'More Than A Number': Mother Of COVID-19 Victim Wants Her Son To Be Remembered
Robert Wagstaff died of COVID-19 April 10, before he could finish his accounting degree at Texas A&M University-San Antonio. He was 30 years old.
Family and friends remember him for his gentle spirit and dedication.
“He had taken his time getting his degree so he could finish with no student loan debt. And he had accomplished that goal,” said his mother, Audrey Wagstaff.
Robert was a graduate of the Southwest Independent School Districtand earned two associate degrees at St. Philip’s College. He began working towards his bachelor’s degree at Texas A&M-San Antonio in 2014. In his free time he loved to read and play the card game MAGIC.
His mother described him as kind, gentle, honest and hard working, the type of person who liked to blend into the crowd.
“If you needed him, he was there. And if you didn't need him, then he was still there to support you. But he was never up in your business, or trying to tell you how to do things or how to run your life,” Wagstaff said.
One of her favorite early memories of Robert involved a party and a piñata. He was one of the smallest children there, so he was supposed to take his turn hitting the piñata first, but Wagstaff said he wouldn’t do it.

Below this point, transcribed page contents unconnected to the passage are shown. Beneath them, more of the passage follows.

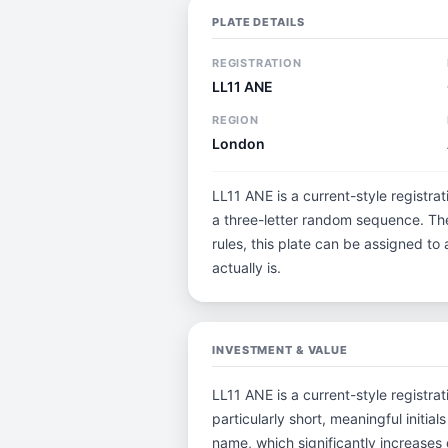
PLATE DETAILS
REGISTRATION
LL11 ANE
REGION
London
LL11 ANE is a current-style registra
a three-letter random sequence. The
rules, this plate can be assigned to
actually is.
INVESTMENT & VALUE
LL11 ANE is a current-style registrat
particularly short, meaningful ini
name, which significantly increases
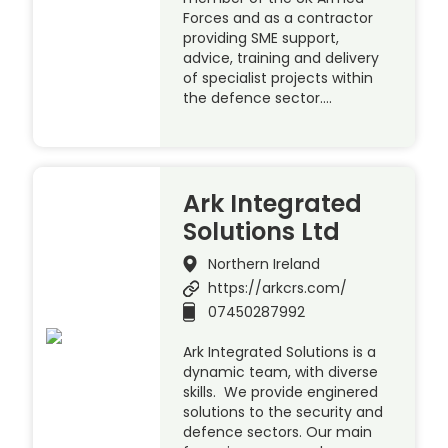
Forces and as a contractor
providing SME support,
advice, training and delivery
of specialist projects within
the defence sector….
Ark Integrated
Solutions Ltd
Northern Ireland
https://arkcrs.com/
07450287992
Ark Integrated Solutions is a
dynamic team, with diverse
skills. We provide enginered
solutions to the security and
defence sectors. Our main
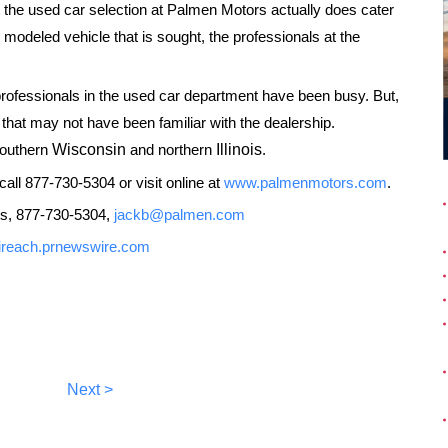
ut the used car selection at Palmen Motors actually does cater
te modeled vehicle that is sought, the professionals at the
 professionals in the used car department have been busy. But,
that may not have been familiar with the dealership.
southern
Wisconsin
and northern
Illinois
.
all 877-730-5304 or visit online at
www.palmenmotors.com
.
s, 877-730-5304,
jackb@palmen.com
//ireach.prnewswire.com
Next >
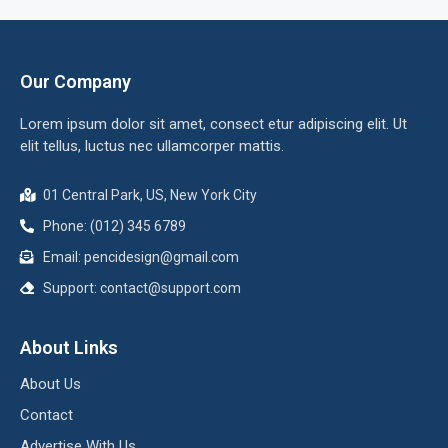
Our Company
Lorem ipsum dolor sit amet, consect etur adipiscing elit. Ut
elit tellus, luctus nec ullamcorper mattis.
01 Central Park, US, New York City
Phone: (012) 345 6789
Email:
pencidesign@gmail.com
Support:
contact@support.com
About Links
About Us
Contact
Advertise With Us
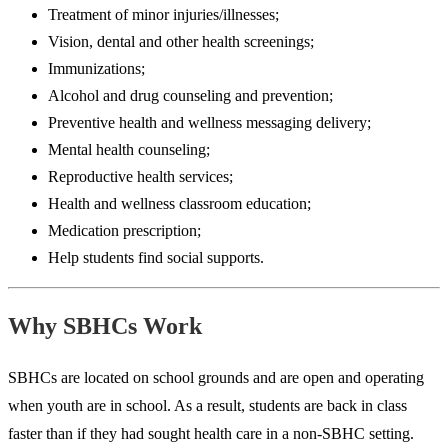
Treatment of minor injuries/illnesses;
Vision, dental and other health screenings;
Immunizations;
Alcohol and drug counseling and prevention;
Preventive health and wellness messaging delivery;
Mental health counseling;
Reproductive health services;
Health and wellness classroom education;
Medication prescription;
Help students find social supports.
Why SBHCs Work
SBHCs are located on school grounds and are open and operating
when youth are in school. As a result, students are back in class
faster than if they had sought health care in a non-SBHC setting.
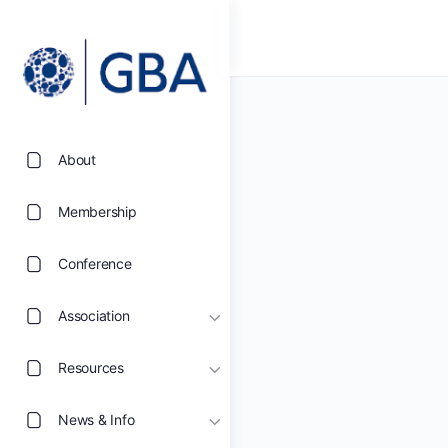
About
Membership
Conference
Association
Resources
News & Info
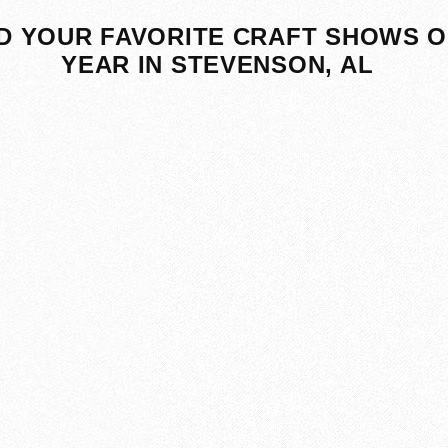
D YOUR FAVORITE CRAFT SHOWS O
YEAR IN STEVENSON, AL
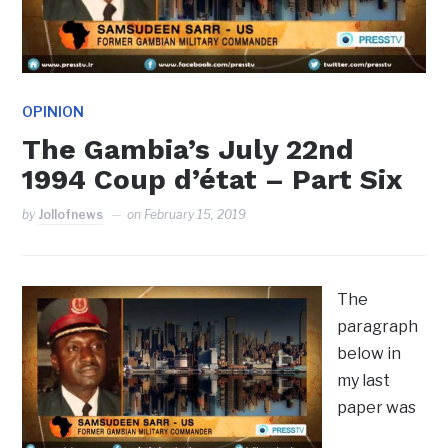
OPINION
The Gambia’s July 22nd
1994 Coup d’état – Part Six
by
Jollofnews
on
February 15, 2019
The
paragraph
below in
my last
paper was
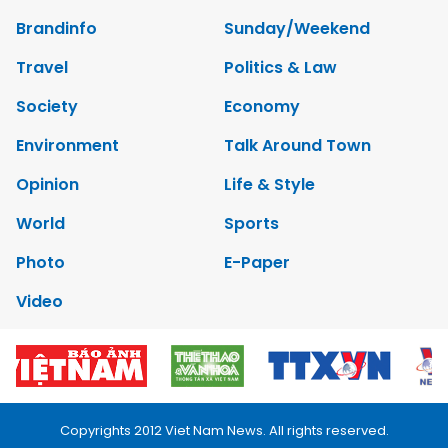
Brandinfo
Sunday/Weekend
Travel
Politics & Law
Society
Economy
Environment
Talk Around Town
Opinion
Life & Style
World
Sports
Photo
E-Paper
Video
Copyrights 2012 Viet Nam News. All rights reserved.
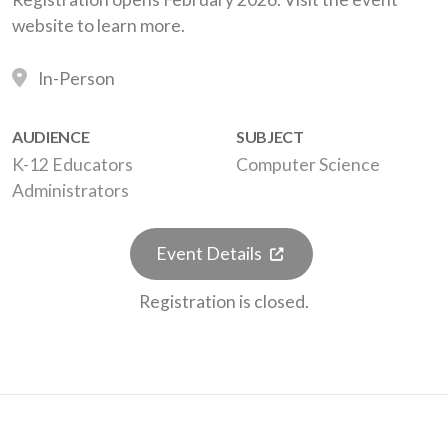
website to learn more.
In-Person
AUDIENCE
SUBJECT
K-12 Educators
Computer Science
Administrators
(opens in a new tab)
Event Details
Registration is closed.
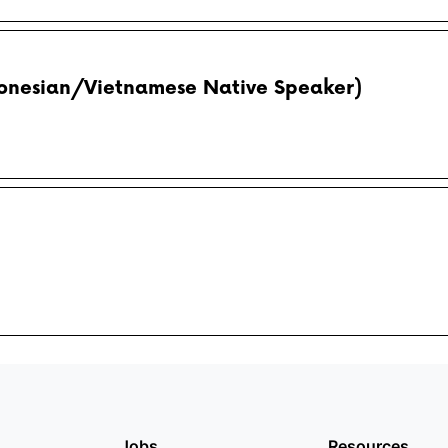
donesian/Vietnamese Native Speaker)
Jobs
Resources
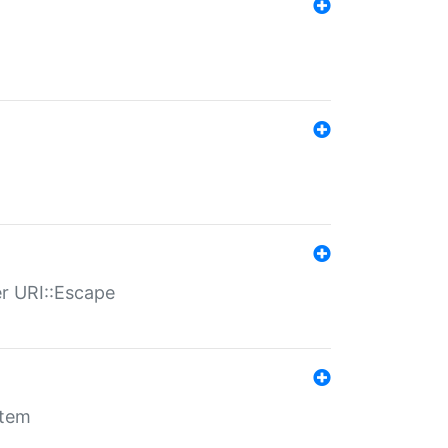
er URI::Escape
stem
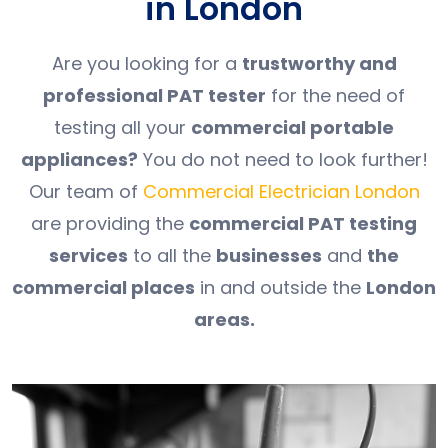
in London
Are you looking for a
trustworthy and
professional PAT tester
for the need of
testing all your
commercial portable
appliances?
You do not need to look further!
Our team of
Commercial Electrician London
are providing the
commercial PAT testing
services
to all the
businesses
and
the
commercial places
in and outside the
London
areas.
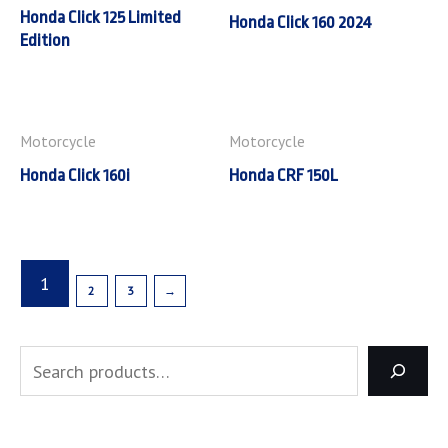
Honda Click 125 Limited
Honda Click 160 2024
Edition
Motorcycle
Motorcycle
Honda Click 160i
Honda CRF 150L
1
2
3
→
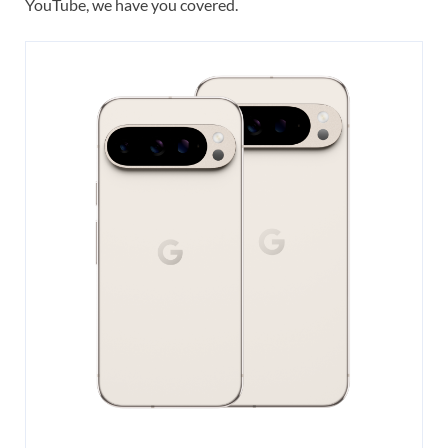
YouTube, we have you covered.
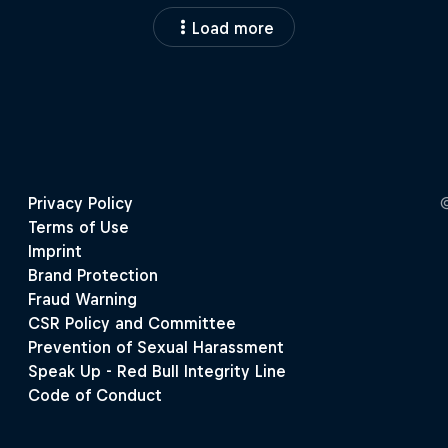
Load more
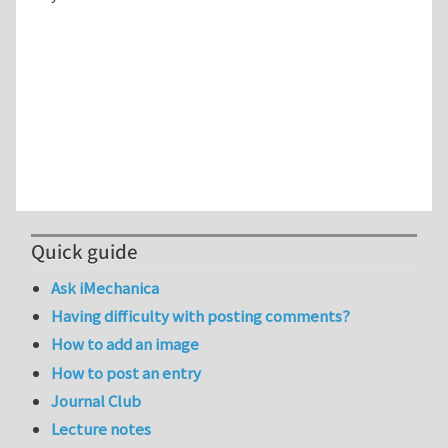
Quick guide
Ask iMechanica
Having difficulty with posting comments?
How to add an image
How to post an entry
Journal Club
Lecture notes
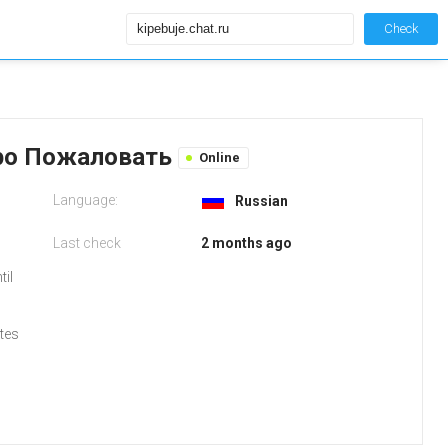
Check
обро Пожаловать
Online
Language:
Russian
Last check
2 months ago
til
tes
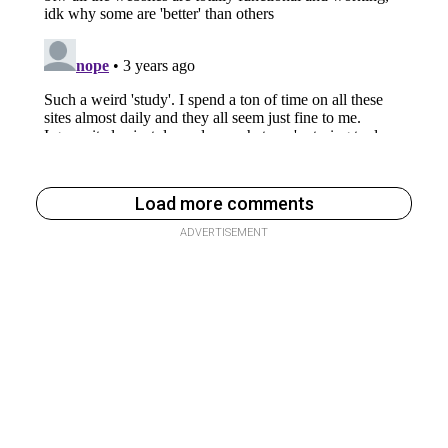
Load more comments
ADVERTISEMENT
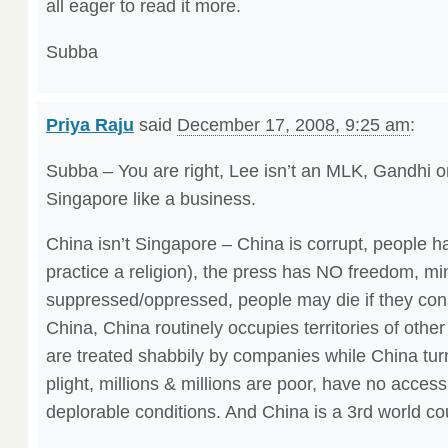
all eager to read it more.
Subba
Priya Raju
said
December 17, 2008, 9:25 am
:
Subba – You are right, Lee isn’t an MLK, Gandhi o
Singapore like a business.
China isn’t Singapore – China is corrupt, people ha
practice a religion), the press has NO freedom, min
suppressed/oppressed, people may die if they co
China, China routinely occupies territories of other
are treated shabbily by companies while China turn
plight, millions & millions are poor, have no access
deplorable conditions. And China is a 3rd world co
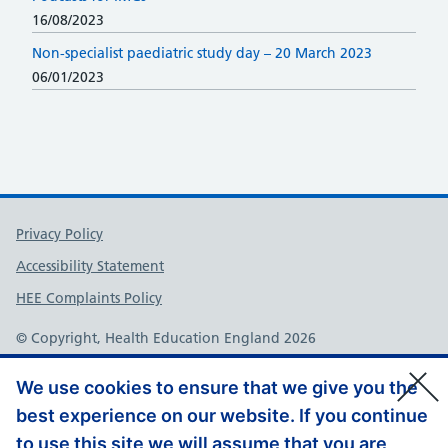
16/08/2023
Non-specialist paediatric study day – 20 March 2023
06/01/2023
Support links
Privacy Policy
Accessibility Statement
HEE Complaints Policy
© Copyright, Health Education England 2026
We use cookies to ensure that we give you the
best experience on our website. If you continue
to use this site we will assume that you are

“He just didn't understand that that was what you were supposed to do to make the candy fall. He just did not want to hurt anybody,” she said.
Wagstaff’s friend, Maria Lopez, watched Robert grow up. She’s known them both for so long that she calls them by their family names, Sheron and B.B.
“He was always a big boy,” Lopez said. “I would tell Sheron, 'That boy needs to play some football.' And Sheron'd tell me, 'No, my baby's smart. He's hitting the books not no tackling.'”
When Robert got sick with COVID-19, he was placed in the Intensive Care Unit at the hospital. Wagstaff said she had to say goodbye to her son using a walkie talkie while standing on the other side of a glass door.
“I think that's the hardest (part) for the family that is left behind. You're not able to touch. You're not able to talk to them,” said Lopez, who was with Wagstaff when her son died.
Wagstaff said she wants people to remember that every person sick with COVID-19 is someone’s loved one.
“COVID-19 is not something that people should play with. It is a horrible, nasty virus that has no mercy,” she said. “You don't want to be the one to give it to your neighbor, to your grandma, to your babies. You don't want to be that person.”
Robert would have graduated from Texas A&M-San Antonio in December if he hadn’t been exposed to the coronavirus. The university will be awarding him his degree posthumously at its delayed commencement ceremony in September.
In a statement, A&M-San Antonio President Cynthia Teniente-Matson said he had earned the right to be called an A&M-San Antonio graduate.
“He truly embodied the work ethic and the dedication to learning that many of our students represent,” Teniente-Matson said. “We’re honored to include him in our graduating class.”
Wagstaff said the recognition is the only good news she’s gotten in quite a while.